Problem to solve |
Continue the ThresholdPlot documentation below, starting after its last sentence.
== Supplied passage
Plot classifier metrics as a function of thresholds.
ThresholdPlot( frame, xvar, truthVar, title, ..., metrics = c("sensitivity", "specificity"), truth_target = TRUE, points_to_plot = NULL, monochrome = TRUE, palette = "Dark2", linecolor = "black" )
frame | data frame to get values from |
---|---|
xvar | column of scores |
truthVar | column of true outcomes |
title | title to place on plot |
... | no unnamed argument, added to force named binding of later arguments. |
metrics | metrics to be computed. See Details for the list of allowed metrics |
truth_target | truth value considered to be positive. |
points_to_plot | how many data points to use for plotting. Defaults to NULL (all data) |
monochrome | logical: if TRUE, all subgraphs plotted in same color |
palette | character: if monochrome==FALSE, name of brewer color palette (can be NULL) |
linecolor | character: if monochrome==TRUE, name of line color |
By default, ThresholdPlot
plots sensitivity and specificity of a
a classifier as a function of the decision threshold.
Plotting sensitivity-specificity (or other metrics) as a function of classifier score helps
identify a score threshold that achieves an acceptable tradeoff among desirable
properties.
ThresholdPlot
can plot a number of metrics. Some of the metrics are redundant,
in keeping with the customary terminology of various analysis communities.
====
== Supplied material
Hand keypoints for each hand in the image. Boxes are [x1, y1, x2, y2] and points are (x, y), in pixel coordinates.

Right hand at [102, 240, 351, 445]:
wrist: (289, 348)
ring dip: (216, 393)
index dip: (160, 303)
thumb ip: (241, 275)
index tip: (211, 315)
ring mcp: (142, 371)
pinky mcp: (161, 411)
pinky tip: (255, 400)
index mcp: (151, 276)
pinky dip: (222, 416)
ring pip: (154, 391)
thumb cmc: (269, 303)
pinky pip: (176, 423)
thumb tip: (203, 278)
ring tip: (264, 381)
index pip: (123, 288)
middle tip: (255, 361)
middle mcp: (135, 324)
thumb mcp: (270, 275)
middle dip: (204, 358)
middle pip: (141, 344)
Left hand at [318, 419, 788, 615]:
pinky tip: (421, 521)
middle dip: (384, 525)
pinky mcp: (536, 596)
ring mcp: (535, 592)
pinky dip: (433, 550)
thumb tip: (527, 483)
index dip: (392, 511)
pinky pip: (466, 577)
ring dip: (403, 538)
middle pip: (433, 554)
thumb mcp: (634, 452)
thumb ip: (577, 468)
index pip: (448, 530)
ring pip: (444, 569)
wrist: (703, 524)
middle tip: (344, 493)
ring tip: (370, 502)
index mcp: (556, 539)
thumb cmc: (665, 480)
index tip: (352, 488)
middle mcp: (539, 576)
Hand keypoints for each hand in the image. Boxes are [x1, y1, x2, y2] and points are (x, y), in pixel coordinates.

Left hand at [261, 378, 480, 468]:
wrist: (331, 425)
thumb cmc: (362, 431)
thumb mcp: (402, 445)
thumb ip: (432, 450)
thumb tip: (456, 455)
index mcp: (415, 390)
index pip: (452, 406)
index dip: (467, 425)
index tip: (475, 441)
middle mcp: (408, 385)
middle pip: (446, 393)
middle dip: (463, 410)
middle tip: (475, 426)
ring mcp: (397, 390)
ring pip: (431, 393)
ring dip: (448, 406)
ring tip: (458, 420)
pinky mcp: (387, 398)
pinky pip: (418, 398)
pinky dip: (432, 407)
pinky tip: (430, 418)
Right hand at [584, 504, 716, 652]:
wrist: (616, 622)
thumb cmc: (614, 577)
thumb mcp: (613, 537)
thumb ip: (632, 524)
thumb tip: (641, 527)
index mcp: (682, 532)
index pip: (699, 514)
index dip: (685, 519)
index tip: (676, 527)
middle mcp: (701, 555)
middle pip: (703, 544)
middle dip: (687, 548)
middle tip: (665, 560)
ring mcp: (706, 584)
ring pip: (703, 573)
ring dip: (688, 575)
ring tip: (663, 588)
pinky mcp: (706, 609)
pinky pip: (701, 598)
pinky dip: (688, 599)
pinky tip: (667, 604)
====
== Supplied material
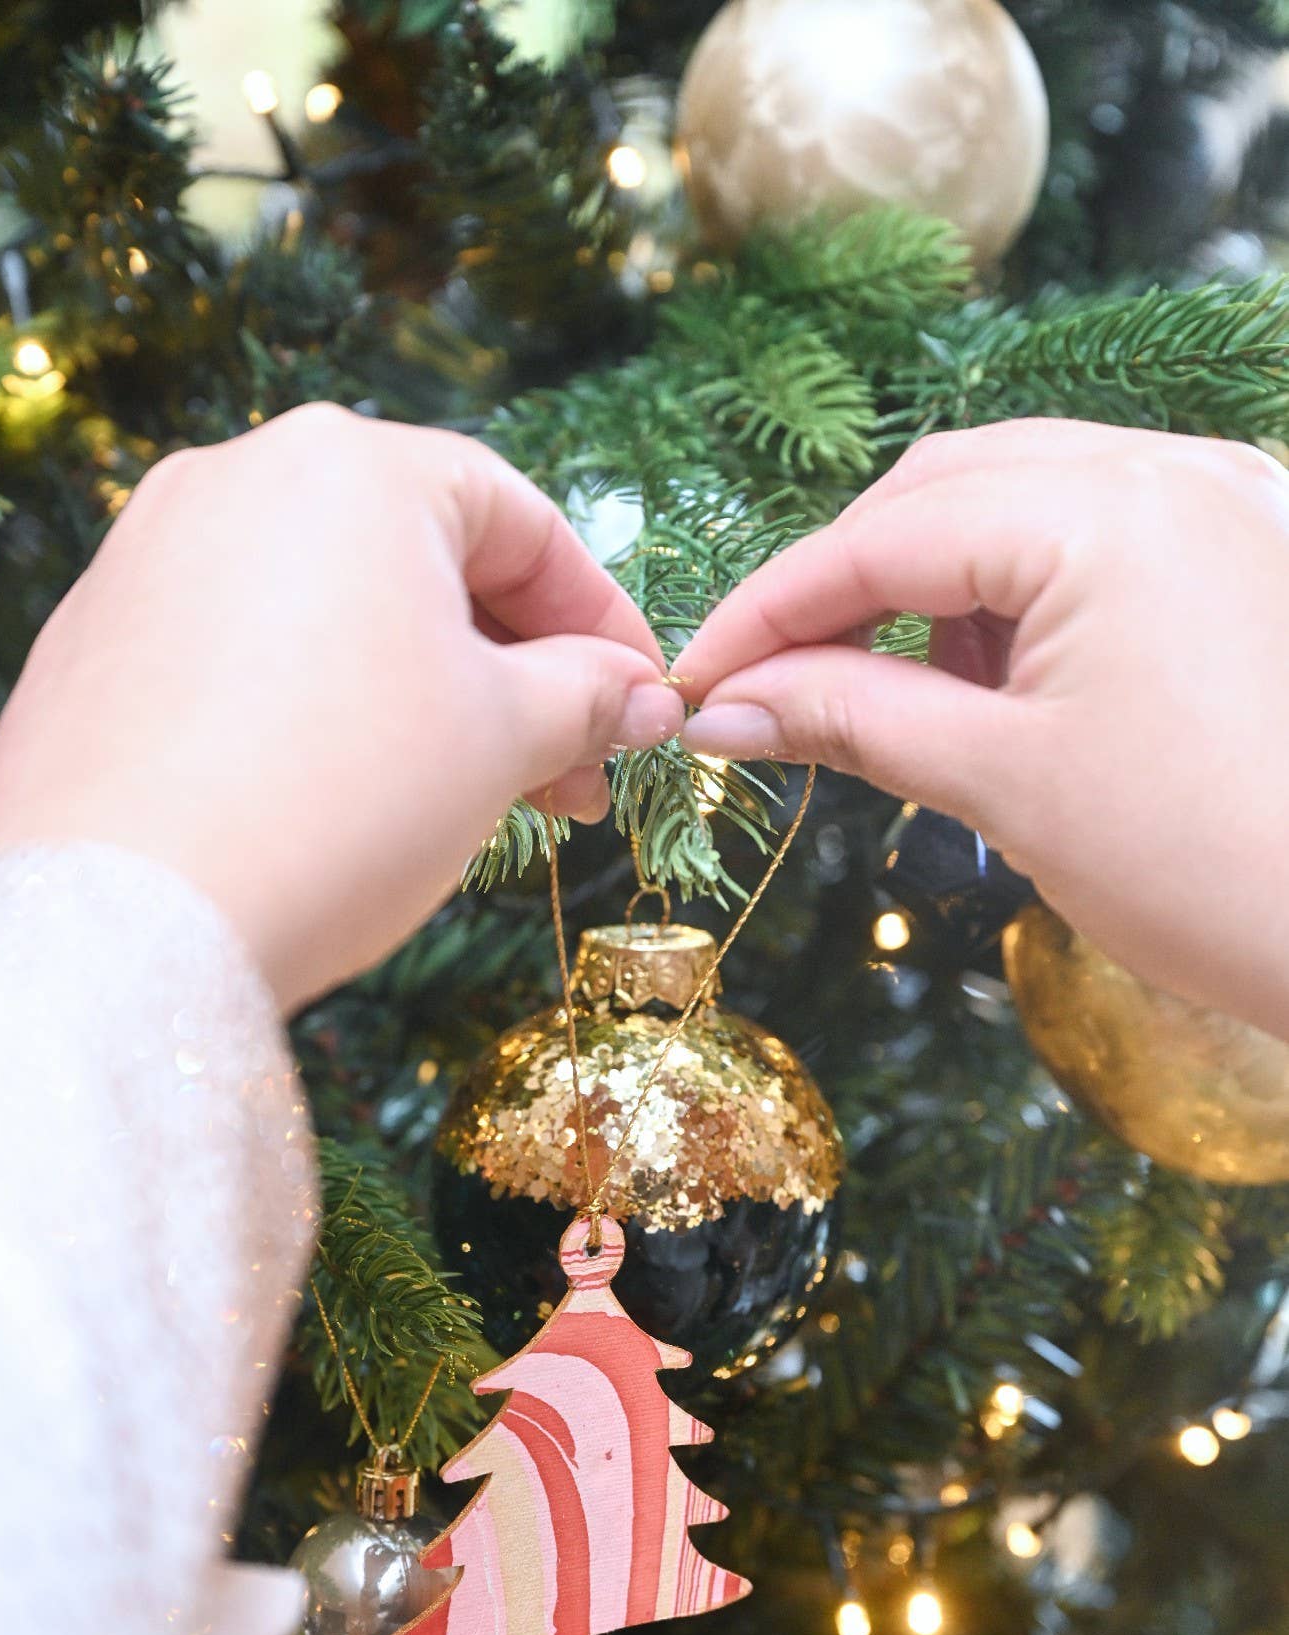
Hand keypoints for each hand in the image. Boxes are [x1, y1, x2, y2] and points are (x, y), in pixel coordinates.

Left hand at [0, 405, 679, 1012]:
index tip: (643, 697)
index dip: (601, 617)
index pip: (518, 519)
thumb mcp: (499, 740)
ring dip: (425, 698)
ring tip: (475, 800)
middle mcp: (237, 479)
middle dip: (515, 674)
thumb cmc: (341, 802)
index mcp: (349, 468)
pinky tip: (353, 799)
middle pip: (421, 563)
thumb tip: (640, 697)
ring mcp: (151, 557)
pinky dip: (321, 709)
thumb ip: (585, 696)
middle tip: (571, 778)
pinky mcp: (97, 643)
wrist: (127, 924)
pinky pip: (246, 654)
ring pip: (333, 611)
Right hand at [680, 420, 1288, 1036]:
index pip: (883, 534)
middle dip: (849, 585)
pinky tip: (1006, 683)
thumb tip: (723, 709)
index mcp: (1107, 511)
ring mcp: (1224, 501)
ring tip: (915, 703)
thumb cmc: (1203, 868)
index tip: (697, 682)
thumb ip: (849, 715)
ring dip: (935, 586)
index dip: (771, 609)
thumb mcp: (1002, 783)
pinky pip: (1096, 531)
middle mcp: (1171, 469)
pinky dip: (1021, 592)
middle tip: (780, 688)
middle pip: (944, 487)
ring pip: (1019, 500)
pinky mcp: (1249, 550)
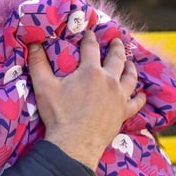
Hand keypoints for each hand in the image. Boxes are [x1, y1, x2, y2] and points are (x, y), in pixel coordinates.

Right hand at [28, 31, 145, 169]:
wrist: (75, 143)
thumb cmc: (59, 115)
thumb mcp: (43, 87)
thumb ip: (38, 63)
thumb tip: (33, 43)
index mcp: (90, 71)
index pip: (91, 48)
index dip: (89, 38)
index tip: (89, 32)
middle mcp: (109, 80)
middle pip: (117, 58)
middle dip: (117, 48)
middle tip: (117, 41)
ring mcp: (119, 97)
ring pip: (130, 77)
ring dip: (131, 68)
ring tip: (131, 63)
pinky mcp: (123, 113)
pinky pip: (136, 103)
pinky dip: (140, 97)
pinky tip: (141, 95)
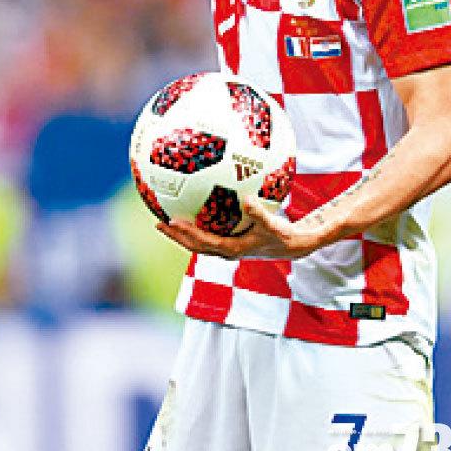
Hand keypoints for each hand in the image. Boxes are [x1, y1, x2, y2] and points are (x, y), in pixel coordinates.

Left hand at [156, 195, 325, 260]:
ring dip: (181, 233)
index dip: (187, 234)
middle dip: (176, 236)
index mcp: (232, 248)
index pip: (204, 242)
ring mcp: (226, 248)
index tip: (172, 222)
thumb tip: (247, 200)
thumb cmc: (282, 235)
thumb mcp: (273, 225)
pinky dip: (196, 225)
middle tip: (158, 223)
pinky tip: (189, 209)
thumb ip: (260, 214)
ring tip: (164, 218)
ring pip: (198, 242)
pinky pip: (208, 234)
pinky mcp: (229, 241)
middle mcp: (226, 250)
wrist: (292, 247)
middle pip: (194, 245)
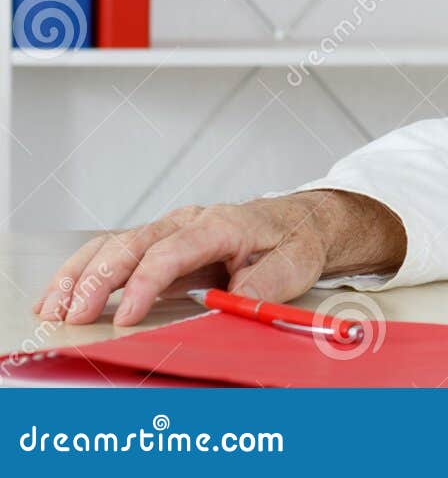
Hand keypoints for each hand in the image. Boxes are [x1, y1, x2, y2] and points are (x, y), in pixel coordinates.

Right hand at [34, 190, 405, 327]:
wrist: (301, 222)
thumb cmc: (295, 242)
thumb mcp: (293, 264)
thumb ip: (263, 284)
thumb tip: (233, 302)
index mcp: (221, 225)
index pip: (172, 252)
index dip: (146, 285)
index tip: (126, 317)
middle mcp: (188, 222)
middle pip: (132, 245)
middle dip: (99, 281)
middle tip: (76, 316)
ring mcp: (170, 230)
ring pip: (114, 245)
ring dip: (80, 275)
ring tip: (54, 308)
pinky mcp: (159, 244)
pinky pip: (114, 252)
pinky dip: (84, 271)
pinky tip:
====
== Supplied material
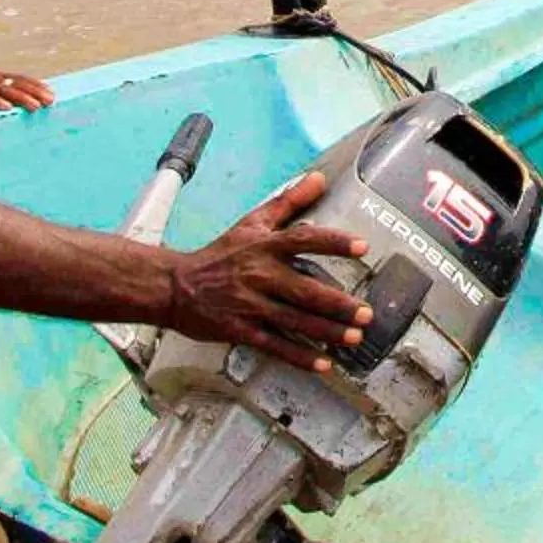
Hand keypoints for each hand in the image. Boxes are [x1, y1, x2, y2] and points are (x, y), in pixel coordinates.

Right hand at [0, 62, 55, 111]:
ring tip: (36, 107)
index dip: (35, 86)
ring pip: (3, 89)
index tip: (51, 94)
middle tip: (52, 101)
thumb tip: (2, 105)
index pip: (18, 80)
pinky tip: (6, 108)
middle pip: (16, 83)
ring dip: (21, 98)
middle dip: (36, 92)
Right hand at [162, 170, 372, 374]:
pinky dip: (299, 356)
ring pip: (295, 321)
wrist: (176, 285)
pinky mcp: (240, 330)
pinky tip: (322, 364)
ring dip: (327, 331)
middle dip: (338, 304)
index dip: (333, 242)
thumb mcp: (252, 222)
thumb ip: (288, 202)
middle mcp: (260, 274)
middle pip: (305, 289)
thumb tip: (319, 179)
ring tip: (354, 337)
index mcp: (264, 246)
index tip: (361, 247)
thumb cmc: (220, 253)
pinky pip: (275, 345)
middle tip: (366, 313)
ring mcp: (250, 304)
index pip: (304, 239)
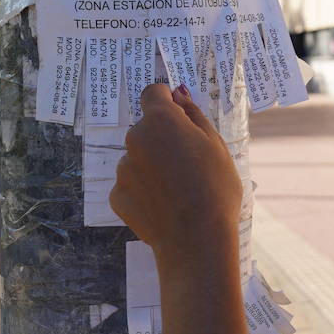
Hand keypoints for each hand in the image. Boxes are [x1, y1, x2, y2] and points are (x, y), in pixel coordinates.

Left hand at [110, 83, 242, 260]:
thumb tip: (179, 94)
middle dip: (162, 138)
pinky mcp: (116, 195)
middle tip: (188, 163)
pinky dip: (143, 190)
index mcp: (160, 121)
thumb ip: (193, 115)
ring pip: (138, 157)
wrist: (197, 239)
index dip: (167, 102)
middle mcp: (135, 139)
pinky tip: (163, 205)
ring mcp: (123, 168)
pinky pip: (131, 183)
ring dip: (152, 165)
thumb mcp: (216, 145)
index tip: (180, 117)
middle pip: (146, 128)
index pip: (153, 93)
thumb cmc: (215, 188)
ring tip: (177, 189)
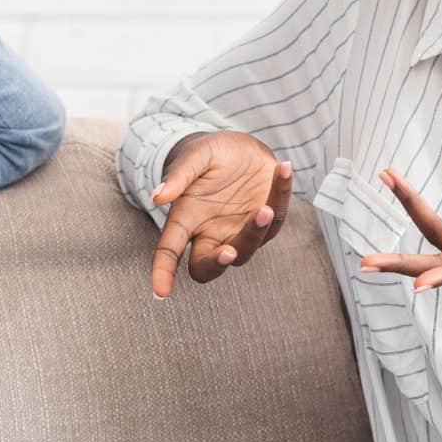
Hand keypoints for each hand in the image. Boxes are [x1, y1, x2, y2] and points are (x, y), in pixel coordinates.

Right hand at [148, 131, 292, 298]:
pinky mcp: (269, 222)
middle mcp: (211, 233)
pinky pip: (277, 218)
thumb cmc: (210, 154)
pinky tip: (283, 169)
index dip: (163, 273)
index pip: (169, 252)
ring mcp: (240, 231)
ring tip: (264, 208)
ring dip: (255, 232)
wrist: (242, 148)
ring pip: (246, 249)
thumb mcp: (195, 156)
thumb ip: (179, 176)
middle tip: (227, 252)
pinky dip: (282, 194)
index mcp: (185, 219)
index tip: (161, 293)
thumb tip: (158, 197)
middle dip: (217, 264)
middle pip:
====
Task output |
sensitivity: fraction of true positives that were predicted to be true (also known as the true positive rate)
specificity: fraction of true negatives to all negatives (or 1 - false_positive_rate)
precision: fraction of predicted positives that are true positives
recall: same as sensitivity or true positive rate
accuracy: fraction of items correctly decided
false_positive_rate: fraction of negatives predicted to be true over all negatives
true_positive_rate: fraction of positives predicted to be true over all positives
false_negative_rate: fraction of positives predicted to be all false over all positives
true_negative_rate: fraction negatives predicted to be false over all negatives
For example, plotting sensitivity/false_positive_rate as functions of threshold will "unroll" an ROC Plot.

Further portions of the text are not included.